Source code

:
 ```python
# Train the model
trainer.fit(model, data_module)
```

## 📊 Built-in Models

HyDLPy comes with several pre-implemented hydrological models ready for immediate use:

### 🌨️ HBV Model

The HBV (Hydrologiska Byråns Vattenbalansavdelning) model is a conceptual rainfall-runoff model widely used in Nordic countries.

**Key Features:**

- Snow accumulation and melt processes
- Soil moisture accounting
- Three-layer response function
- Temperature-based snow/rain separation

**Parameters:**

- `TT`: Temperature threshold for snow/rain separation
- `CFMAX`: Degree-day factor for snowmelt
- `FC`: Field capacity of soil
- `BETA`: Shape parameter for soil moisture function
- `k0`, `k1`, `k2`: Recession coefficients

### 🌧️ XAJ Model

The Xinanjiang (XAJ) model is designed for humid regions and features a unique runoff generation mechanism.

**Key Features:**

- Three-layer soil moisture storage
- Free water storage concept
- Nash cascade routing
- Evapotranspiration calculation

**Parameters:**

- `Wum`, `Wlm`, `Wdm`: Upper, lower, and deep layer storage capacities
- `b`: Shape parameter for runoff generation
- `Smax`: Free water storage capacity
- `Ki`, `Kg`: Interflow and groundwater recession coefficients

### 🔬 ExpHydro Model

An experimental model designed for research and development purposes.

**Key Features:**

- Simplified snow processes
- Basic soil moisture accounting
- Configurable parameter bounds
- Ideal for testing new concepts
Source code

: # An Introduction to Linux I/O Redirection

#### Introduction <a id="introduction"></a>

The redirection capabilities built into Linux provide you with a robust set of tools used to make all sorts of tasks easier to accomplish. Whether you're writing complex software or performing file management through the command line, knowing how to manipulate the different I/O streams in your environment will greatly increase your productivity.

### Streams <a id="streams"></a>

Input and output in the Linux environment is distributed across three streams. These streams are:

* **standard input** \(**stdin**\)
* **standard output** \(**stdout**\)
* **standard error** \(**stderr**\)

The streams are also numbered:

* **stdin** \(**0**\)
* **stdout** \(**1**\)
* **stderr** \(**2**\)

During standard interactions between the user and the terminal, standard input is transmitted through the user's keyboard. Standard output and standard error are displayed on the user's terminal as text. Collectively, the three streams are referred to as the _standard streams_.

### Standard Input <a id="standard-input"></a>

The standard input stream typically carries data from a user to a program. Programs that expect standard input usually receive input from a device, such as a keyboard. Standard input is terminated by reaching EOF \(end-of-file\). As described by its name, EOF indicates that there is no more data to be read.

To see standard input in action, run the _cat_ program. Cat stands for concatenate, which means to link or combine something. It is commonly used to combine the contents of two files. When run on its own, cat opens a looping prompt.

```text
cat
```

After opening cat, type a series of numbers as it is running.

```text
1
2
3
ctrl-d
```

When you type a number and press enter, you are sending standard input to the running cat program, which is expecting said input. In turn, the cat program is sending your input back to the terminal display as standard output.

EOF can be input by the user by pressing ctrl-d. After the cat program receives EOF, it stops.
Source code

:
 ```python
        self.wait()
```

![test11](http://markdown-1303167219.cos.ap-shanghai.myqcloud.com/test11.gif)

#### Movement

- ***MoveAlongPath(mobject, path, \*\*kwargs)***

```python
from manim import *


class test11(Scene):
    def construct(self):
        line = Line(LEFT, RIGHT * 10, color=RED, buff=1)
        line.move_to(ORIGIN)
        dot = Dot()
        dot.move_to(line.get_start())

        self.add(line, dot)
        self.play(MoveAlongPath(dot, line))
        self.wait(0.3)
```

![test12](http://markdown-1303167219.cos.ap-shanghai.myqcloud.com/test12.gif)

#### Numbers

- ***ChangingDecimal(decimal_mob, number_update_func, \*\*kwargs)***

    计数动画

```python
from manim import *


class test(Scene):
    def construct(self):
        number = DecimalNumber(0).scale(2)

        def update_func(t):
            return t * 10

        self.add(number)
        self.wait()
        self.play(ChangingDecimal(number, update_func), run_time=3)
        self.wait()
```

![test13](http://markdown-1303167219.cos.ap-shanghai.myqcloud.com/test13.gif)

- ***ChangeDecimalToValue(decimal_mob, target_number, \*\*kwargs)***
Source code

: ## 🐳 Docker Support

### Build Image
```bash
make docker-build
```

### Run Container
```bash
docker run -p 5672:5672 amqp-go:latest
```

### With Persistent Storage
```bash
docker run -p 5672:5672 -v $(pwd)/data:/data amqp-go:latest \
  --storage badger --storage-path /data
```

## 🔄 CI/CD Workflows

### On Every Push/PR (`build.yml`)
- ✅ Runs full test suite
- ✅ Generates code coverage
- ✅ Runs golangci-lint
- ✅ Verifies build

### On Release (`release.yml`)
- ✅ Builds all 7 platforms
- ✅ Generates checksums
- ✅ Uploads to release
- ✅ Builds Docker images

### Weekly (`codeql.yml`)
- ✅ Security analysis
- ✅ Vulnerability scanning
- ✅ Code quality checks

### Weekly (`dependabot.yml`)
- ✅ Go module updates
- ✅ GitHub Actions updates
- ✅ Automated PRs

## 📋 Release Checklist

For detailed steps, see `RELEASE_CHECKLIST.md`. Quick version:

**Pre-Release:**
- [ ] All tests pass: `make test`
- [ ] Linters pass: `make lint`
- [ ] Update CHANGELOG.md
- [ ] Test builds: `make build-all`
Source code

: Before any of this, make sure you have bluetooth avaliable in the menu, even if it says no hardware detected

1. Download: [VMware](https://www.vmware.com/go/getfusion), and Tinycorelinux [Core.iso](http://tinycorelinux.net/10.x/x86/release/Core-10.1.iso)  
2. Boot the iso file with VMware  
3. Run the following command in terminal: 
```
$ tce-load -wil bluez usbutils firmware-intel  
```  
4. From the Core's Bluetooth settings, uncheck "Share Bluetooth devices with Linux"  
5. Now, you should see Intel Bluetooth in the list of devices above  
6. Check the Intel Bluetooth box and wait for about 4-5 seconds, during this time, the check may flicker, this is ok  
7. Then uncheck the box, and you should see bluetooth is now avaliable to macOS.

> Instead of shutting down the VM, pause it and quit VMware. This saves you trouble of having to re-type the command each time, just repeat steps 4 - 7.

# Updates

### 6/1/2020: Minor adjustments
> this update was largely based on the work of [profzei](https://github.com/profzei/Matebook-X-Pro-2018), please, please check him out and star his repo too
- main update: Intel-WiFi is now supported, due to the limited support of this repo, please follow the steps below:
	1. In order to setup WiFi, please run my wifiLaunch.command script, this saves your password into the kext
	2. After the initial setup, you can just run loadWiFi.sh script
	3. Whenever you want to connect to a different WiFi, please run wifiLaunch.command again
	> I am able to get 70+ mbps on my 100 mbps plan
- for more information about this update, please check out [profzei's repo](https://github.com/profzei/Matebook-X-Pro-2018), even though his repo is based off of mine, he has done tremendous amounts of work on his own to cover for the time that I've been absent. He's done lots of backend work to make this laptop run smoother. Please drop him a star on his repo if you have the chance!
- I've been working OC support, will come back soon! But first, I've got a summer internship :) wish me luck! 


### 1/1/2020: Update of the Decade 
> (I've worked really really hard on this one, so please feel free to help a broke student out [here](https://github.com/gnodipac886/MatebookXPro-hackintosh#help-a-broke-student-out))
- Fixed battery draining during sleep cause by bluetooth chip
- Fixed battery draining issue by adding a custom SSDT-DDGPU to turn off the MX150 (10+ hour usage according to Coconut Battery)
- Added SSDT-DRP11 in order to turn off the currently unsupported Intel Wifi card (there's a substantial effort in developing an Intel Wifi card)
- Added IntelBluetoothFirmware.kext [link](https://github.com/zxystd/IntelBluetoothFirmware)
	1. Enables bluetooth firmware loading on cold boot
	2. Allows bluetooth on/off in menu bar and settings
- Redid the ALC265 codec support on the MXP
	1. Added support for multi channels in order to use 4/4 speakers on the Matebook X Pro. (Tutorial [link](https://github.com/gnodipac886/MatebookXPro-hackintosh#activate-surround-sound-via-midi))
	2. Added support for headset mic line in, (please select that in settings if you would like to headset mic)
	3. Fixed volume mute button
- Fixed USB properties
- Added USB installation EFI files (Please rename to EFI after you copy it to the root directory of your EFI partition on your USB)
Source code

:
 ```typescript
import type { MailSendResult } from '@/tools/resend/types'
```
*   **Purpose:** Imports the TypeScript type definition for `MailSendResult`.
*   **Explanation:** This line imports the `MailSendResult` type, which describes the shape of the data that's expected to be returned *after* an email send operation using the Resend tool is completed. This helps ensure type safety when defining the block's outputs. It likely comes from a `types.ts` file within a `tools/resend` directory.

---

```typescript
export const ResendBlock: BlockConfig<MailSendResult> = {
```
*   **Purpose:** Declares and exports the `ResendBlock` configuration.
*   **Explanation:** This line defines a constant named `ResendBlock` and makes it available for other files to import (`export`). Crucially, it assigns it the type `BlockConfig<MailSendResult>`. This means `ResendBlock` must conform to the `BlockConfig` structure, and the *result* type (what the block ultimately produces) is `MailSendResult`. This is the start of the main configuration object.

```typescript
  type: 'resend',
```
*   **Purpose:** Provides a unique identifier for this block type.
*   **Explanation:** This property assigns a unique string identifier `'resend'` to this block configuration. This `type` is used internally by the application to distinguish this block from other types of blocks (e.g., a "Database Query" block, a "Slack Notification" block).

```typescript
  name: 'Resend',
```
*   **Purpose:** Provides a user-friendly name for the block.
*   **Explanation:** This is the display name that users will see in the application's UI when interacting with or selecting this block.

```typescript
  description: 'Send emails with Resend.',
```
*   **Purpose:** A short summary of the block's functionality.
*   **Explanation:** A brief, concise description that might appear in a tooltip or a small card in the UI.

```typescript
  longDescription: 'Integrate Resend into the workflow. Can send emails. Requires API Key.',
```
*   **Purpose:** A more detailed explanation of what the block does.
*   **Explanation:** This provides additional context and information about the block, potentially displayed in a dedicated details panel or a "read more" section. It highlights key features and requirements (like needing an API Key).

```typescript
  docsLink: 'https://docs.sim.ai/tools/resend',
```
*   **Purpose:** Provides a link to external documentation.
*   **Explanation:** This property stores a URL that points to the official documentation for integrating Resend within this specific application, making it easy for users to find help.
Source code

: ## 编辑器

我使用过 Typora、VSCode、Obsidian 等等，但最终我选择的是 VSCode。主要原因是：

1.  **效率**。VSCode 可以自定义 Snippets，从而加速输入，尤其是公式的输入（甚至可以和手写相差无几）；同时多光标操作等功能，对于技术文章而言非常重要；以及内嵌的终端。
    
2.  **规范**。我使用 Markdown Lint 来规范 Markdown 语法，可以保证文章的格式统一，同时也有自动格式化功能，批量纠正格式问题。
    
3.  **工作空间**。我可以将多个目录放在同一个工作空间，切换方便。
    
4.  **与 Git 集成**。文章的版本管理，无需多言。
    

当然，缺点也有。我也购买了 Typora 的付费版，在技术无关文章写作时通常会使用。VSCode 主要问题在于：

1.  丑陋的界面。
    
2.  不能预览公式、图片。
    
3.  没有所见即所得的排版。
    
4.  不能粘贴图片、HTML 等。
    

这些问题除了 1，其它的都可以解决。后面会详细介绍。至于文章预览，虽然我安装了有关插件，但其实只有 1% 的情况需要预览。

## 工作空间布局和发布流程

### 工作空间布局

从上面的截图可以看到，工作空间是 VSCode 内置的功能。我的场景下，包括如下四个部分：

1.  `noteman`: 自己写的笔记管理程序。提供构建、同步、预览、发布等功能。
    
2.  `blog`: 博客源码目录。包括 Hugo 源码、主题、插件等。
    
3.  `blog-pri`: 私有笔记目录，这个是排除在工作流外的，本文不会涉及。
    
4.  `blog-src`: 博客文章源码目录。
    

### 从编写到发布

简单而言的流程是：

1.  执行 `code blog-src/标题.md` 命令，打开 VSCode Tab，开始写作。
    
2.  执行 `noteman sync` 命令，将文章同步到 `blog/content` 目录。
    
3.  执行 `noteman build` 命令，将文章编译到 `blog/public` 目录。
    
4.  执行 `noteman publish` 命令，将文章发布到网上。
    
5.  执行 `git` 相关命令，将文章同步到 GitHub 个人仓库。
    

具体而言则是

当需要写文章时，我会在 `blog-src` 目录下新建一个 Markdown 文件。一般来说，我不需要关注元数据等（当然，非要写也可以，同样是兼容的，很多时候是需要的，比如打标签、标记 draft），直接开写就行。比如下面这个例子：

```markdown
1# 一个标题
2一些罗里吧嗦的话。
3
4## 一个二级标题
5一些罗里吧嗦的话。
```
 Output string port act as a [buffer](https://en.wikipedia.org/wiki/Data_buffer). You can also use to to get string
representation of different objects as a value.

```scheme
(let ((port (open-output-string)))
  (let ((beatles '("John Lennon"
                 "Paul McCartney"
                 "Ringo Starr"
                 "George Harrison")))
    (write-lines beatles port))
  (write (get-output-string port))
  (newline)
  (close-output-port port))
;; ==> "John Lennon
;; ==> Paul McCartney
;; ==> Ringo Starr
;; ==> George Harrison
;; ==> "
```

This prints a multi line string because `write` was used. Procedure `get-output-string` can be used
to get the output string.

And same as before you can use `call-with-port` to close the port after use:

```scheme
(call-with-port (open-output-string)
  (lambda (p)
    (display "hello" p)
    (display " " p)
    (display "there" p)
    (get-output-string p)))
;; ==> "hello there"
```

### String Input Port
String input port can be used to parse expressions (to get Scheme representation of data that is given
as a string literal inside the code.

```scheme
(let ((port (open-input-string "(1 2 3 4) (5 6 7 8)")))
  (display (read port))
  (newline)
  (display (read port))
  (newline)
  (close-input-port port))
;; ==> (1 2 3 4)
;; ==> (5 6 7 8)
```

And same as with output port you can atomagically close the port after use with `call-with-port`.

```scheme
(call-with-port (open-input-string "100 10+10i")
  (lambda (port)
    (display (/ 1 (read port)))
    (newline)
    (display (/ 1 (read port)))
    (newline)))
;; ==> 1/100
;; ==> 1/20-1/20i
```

■ ■ ■ ■ ■

- [Description of the task]: I'd like an exact copy of the lines above, from the very first one through the line that contains "The redirection capabilities", with nothing else added.

- [Expected answer]:
Source code

:
 ```python
# Train the model
trainer.fit(model, data_module)
```

## 📊 Built-in Models

HyDLPy comes with several pre-implemented hydrological models ready for immediate use:

### 🌨️ HBV Model

The HBV (Hydrologiska Byråns Vattenbalansavdelning) model is a conceptual rainfall-runoff model widely used in Nordic countries.

**Key Features:**

- Snow accumulation and melt processes
- Soil moisture accounting
- Three-layer response function
- Temperature-based snow/rain separation

**Parameters:**

- `TT`: Temperature threshold for snow/rain separation
- `CFMAX`: Degree-day factor for snowmelt
- `FC`: Field capacity of soil
- `BETA`: Shape parameter for soil moisture function
- `k0`, `k1`, `k2`: Recession coefficients

### 🌧️ XAJ Model

The Xinanjiang (XAJ) model is designed for humid regions and features a unique runoff generation mechanism.

**Key Features:**

- Three-layer soil moisture storage
- Free water storage concept
- Nash cascade routing
- Evapotranspiration calculation

**Parameters:**

- `Wum`, `Wlm`, `Wdm`: Upper, lower, and deep layer storage capacities
- `b`: Shape parameter for runoff generation
- `Smax`: Free water storage capacity
- `Ki`, `Kg`: Interflow and groundwater recession coefficients

### 🔬 ExpHydro Model

An experimental model designed for research and development purposes.

**Key Features:**

- Simplified snow processes
- Basic soil moisture accounting
- Configurable parameter bounds
- Ideal for testing new concepts
Source code

: # An Introduction to Linux I/O Redirection

#### Introduction <a id="introduction"></a>

The redirection capabilities built into Linux provide you with a robust set of tools used to make all sorts of tasks easier to accomplish. Whether you're writing complex software or performing file management through the command line, knowing how to manipulate the different I/O streams in your environment will greatly increase your productivity.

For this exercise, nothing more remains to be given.